> To test for possible contamination, I tried the same prompts without attaching the sample translations and Claude failed and refused to answer, saying that it is unfamiliar with the Circassian language.
This doesn't indicate that Claude is unfamiliar with Circassian, only that Circassian is sufficiently rare that refusing to answer is a plausible response.
The language is not that obscure in the grand scheme of things, there's a Wikipedia article explaining the grammar https://en.wikipedia.org/wiki/Kabardian_grammar which is definitely in Claude's training set, probably alongside a few hundred linguistics papers and a bunch of monolingual data.
If you measured the performance for different numbers of initial translation examples, I suspect that there will be a sudden jump at the point where Claude stops refusing to even try, and after that additional examples will only marginally improve the output.
If all those resources (Wikipedia article and papers) exist, then they are surely in GPT-4's training set as well. So clearly there is a difference between the capabilities of Claude and GPT-4.
If this were correct, it would be a bit less impressive than OP’s claim, but still a monumental leap forward for translation of low-resource languages - a task which all previous LLMs fail at.
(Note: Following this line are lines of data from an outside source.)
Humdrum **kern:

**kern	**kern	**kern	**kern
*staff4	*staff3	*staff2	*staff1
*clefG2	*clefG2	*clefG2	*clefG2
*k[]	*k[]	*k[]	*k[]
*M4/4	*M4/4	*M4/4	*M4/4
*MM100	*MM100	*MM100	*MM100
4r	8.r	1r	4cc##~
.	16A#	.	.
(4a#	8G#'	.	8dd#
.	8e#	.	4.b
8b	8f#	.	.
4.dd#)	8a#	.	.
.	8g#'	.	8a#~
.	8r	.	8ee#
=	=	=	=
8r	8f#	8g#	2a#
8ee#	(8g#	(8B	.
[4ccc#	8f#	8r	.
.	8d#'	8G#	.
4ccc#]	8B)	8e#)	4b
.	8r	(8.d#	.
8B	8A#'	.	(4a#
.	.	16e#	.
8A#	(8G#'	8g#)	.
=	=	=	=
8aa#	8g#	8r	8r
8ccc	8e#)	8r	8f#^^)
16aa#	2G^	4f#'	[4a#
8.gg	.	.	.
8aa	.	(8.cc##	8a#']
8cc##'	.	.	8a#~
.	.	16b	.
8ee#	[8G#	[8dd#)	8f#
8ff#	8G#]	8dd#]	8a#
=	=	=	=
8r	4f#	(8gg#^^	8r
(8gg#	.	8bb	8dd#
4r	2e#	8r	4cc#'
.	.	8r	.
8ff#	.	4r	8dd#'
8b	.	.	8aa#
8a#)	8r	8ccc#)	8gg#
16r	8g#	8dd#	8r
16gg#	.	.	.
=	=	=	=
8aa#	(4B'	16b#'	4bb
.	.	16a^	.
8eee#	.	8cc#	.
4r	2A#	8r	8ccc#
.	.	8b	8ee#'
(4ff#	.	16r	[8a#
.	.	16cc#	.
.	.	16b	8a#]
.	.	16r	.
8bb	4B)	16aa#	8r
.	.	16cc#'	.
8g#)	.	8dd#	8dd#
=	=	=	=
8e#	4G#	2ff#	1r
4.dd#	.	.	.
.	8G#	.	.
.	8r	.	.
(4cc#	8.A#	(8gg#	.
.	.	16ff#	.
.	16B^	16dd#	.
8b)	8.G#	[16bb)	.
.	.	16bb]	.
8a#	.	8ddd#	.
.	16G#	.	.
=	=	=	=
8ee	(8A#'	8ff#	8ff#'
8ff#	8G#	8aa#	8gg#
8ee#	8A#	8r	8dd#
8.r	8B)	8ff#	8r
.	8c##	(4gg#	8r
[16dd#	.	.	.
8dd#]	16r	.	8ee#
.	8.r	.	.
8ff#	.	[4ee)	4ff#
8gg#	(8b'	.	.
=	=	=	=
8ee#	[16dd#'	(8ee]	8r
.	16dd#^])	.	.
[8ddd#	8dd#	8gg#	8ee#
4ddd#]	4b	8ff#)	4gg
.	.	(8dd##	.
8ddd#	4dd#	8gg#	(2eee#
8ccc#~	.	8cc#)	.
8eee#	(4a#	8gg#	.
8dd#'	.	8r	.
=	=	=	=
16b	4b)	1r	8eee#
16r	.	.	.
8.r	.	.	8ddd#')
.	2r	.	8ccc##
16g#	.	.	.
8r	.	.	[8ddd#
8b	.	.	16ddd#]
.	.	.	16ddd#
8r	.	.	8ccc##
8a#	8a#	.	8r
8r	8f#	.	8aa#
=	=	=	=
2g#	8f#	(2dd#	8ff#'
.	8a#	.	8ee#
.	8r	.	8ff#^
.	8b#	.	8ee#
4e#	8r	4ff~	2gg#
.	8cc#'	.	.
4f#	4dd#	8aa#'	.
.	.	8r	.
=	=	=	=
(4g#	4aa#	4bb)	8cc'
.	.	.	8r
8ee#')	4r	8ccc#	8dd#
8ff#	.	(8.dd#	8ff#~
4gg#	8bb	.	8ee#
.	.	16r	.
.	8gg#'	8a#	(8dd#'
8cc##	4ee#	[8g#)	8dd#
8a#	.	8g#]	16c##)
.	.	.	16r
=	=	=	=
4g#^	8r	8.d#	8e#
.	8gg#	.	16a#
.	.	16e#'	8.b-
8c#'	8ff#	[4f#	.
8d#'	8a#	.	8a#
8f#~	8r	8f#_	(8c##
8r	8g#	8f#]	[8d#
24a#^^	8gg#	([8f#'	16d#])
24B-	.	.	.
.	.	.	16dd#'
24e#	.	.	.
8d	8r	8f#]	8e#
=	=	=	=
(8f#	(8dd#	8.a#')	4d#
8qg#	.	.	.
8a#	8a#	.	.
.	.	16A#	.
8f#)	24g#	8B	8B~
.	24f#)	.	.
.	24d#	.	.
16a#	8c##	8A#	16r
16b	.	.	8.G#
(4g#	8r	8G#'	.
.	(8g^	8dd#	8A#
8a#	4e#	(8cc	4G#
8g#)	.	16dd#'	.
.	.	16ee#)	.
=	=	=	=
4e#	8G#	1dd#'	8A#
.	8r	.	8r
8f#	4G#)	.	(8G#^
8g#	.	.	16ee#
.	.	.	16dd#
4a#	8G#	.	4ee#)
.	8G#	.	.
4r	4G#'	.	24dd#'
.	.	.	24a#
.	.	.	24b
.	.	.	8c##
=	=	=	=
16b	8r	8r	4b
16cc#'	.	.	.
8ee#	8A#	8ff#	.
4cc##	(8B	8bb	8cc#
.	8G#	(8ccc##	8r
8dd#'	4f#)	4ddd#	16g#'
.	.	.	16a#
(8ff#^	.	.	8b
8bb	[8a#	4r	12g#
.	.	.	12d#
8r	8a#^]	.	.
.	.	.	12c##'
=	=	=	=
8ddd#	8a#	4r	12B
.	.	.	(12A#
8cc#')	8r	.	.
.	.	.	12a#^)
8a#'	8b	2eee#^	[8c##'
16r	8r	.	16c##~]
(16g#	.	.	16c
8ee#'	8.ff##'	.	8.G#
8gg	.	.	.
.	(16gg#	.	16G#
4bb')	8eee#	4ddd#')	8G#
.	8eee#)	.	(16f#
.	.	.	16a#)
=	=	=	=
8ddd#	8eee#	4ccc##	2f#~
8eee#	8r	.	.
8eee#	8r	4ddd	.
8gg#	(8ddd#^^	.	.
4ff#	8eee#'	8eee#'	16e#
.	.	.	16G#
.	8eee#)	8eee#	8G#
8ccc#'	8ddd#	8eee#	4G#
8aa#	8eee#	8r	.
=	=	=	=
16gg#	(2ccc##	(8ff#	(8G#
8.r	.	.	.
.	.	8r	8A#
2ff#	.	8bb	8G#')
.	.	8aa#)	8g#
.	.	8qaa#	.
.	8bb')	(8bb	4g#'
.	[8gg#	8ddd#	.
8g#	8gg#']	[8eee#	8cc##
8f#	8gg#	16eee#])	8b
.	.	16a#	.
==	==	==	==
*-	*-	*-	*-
need to show this to people claiming "it's just statistical inference, these models can't demonstrate any '''understanding'''" as if understanding is proven to be something else. these people assume every single bit of intelligence these models show is somehow in their training set which is patently false and very easy to test that it is false.
first week ChatGPT was public more than a year ago, I tried the early model to make it play along with me inventing a new programming language with novel attributes in syntax. after some back and forth, it could translate my javascript samples to the new programming language paying attention to the new language's semantics, and could even simulate running simple pieces of code. Sure, it had some token errors here and there but it was working. It was understanding what I was telling it, and responding in kind.
Over the months since, things only got better. So I'm not surprised with the results of this post, but still astonished the same.
> these people assume every single bit of intelligence these models show is somehow in their training set which is patently false and very easy to test that it is false.
Interesting, please create the very easy test that proves that.
one was already provided in my comment. ask it to create something by prompting the idea that only exists in your imagination, set up the constraints with natural language, and guide it to explore the dynamics of it with the context and constraints you just provided. you can see before your very eyes that it can interact with a context and set of constraints you just pulled out of thin air, something that exists nowhere but its context window.
I mean even being able to find the salient points and summarize an article that was written today (not in the training set) is intelligence, but some would move goal posts thinking it is something so simple, and from your tone I assumed you'd claim it as such. so I provided a hopefully more foolproof version of testing emergent intelligence that extends beyond training data.
This doesn't indicate that Claude is unfamiliar with Circassian, only that Circassian is sufficiently rare that refusing to answer is a plausible response.
The language is not that obscure in the grand scheme of things, there's a Wikipedia article explaining the grammar https://en.wikipedia.org/wiki/Kabardian_grammar which is definitely in Claude's training set, probably alongside a few hundred linguistics papers and a bunch of monolingual data.
If you measured the performance for different numbers of initial translation examples, I suspect that there will be a sudden jump at the point where Claude stops refusing to even try, and after that additional examples will only marginally improve the output.